20000125


いまだ復興の道半ば
5年ぶりの年始あいさつです

やっと仮設住宅から「脱出」

神戸・秋月 香


 あけましておめでとうございます。二〇〇〇年の新年をどうお迎えになったでしょうか。
 この一月十七日で、あの阪神・淡路大震災から丸五年を迎えました。皆さんには本当にお世話になりました。
 
 思えば五年前、住んでいた文化アパートはあの一揺れで無惨にも倒壊、その日から長い避難生活が始まりました。近所の人たちが集まり、駐車場にテントを建てそこでの食事。集会所、中学校の体育館での避難生活、四年間の仮設住宅での生活。想像だにしなかった五年間を送るはめになりました。私も正直、こんなに長くなるとは思いませんでした。

 私が住んでいた神戸・ポートアイランド第六仮設住宅(八百世帯)は昨年十一月二十二日、最後の一人が引っ越し、今、解体工事が進んでいます。
 私も、昨年七月十二日、東灘区の民間マンションに引っ越しました(市が山を削って開発したところで今でもイノシシやタヌキがいますよ)。仮設住宅から「脱出」できたとはいえ、仮設住宅で一緒に過ごした人たちとは離ればなれ。知らない土地での生活、高い家賃負担を考えると大きな不安があります。希望する災害復興住宅は当たりませんでしたので、ここから再度挑戦するつもりです。

 震災後、つらいことは何度もありましたが、避難所の役員、仮設住宅自治会の役員を引き受けたこともあり、震災がなければ一生めぐり合うこともなかった実に多くの人と知り合い、助け合い、励まし合ってきました。

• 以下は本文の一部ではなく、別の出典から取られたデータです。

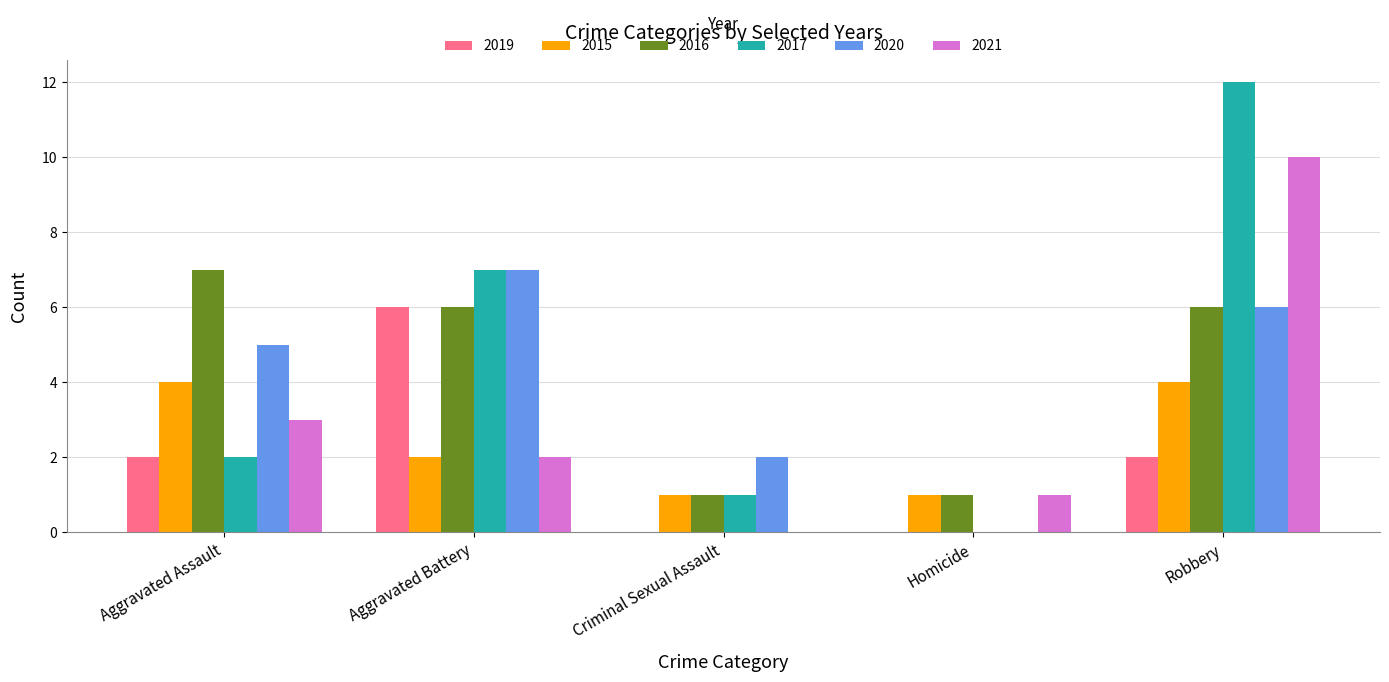

The 2015 series shows 1 at Aggravated Battery. True or false?

False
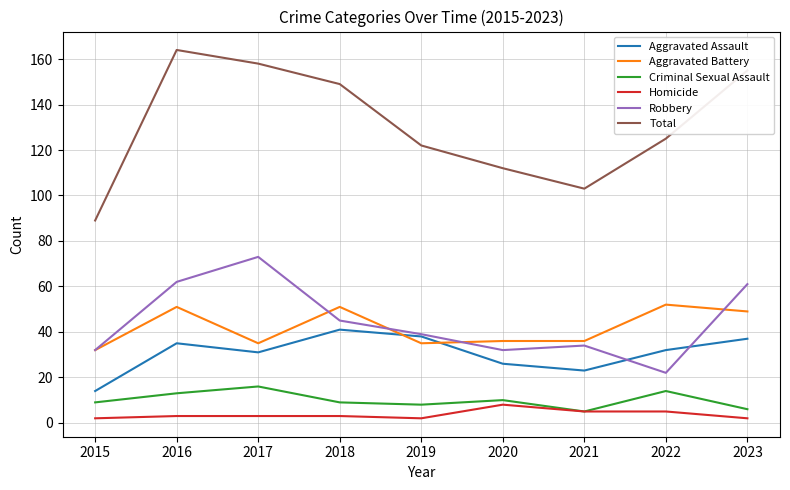

True or false: Robbery and Homicide intersect in this chart.

False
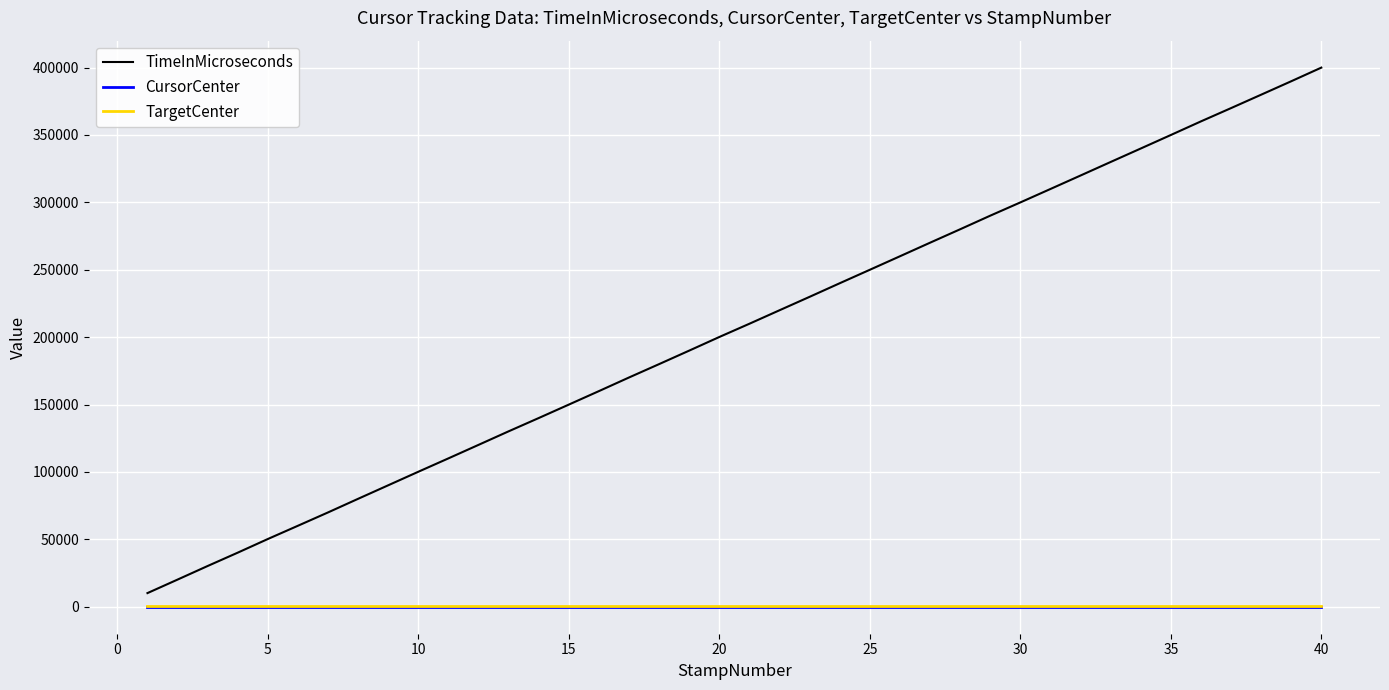

What is the maximum value shown in the chart?

399938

仮設住宅自治会では「孤独死」「公的援助」「若年単身者の公営住宅入居問題」など仮設住民の生活にかかわる問題にも真正面から取り組み、少なからず成果をあげてきたと思っています。問題提起を単に今回の震災とせず、今後迎える高齢社会、災害が起きた場合のことを視野に入れたことは重要だったと思います。この五年間は、考えようによっては四十六年の人生で一番忙しく、充実した五年間だったのかもしれません。
 確かに兵庫県の仮設住宅は今年一月最後の人が引っ越し、住む人はいなくなりました。しかし、災害復興住宅・民間住宅に移っても、そこに住んでいる人の生活の再建、心の再建は道半ばと言わざるをえません。とりわけ、家族を亡くした人の場合、その傷が癒えるまでは相当の年月がかかることがあってもおかしくありません。市外・県外に避難した人は今もって数万人と言われています。表通りの復興を尻目に裏通りに入るとサラ地が目立ちます。もっとも被害のひどかった地域では再開発・区画整理の網にかかっている所が多く、住宅の再建は今からです。とりわけ今度の災害が高齢者、経済的弱者に集中し、復興は経済的強者から進むなど、今の社会がかかえる矛盾をそのまま露呈するものとなりました。

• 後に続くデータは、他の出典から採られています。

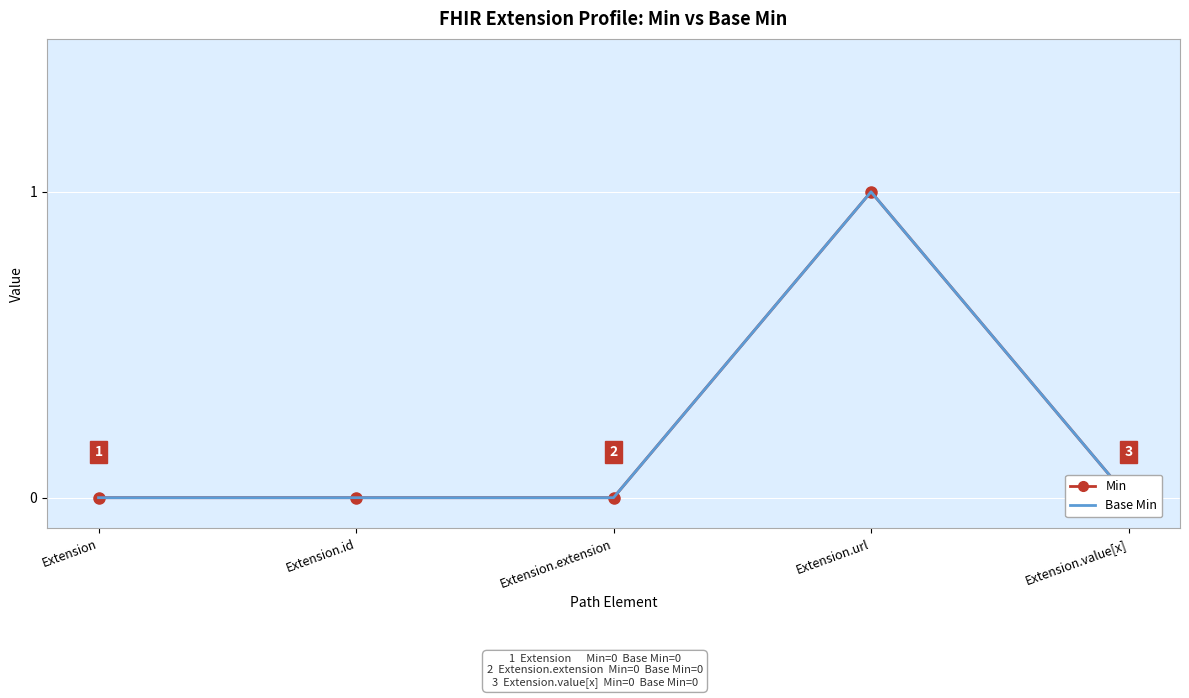

Is the value of Base Min at Extension.id greater than the value of Min at Extension.extension?

No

 私もこれから被災地の真の復興のために、残された問題に取り組みたいと考えています。

 皆さんには本当にお世話になりました。
 多くの人が震災後、街頭で募金をし届けてくれました。鍋、釜を車に積んで炊き出しに来てくれた東京の人もいました。神奈川、長崎の人は視察に来てくれました。議員を引き連れて仮設住宅に激励に来てくれた福岡の人もいました。あらためて皆さんにお礼申し上げます。(儀礼的なあいさつではなく)一度遊びに来てください。震災からの復興のようすと、いまだにかかえるさまざまな問題をぜひ見てほしいのです。

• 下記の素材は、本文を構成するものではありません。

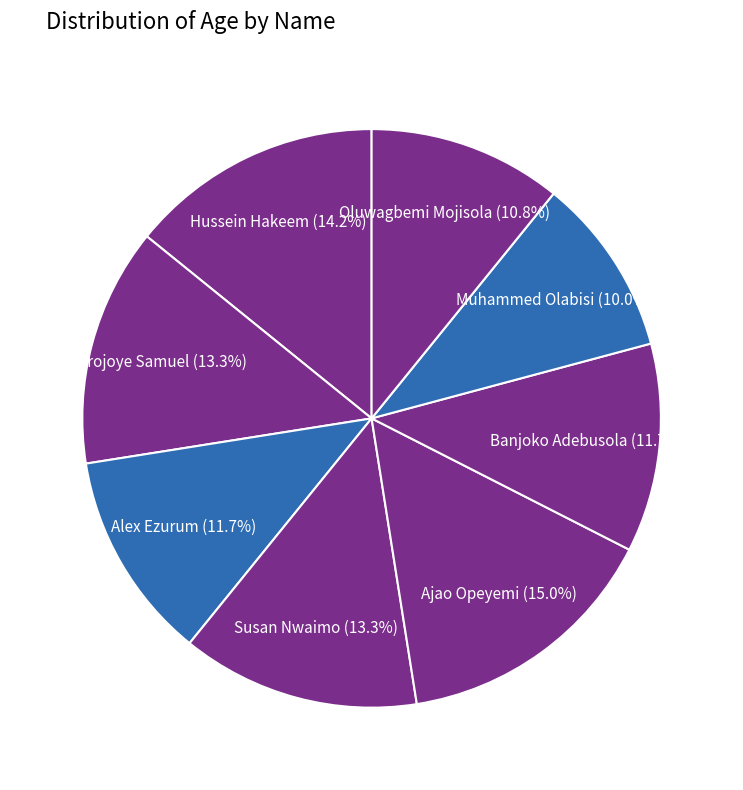

What is the largest slice in the pie chart?

Ajao Opeyemi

 復興途上ではありますが、仮設住宅から「脱出」したことを一つの区切りとし、五年ぶりの年始のあいさつをさせてもらいます。
 
 大寒の昨日は今年二回目の雪となりました。お正月は天気がいい日が続いていましたが、これから寒くなります。健康に十分注意して、ご活躍されることをお祈りしております。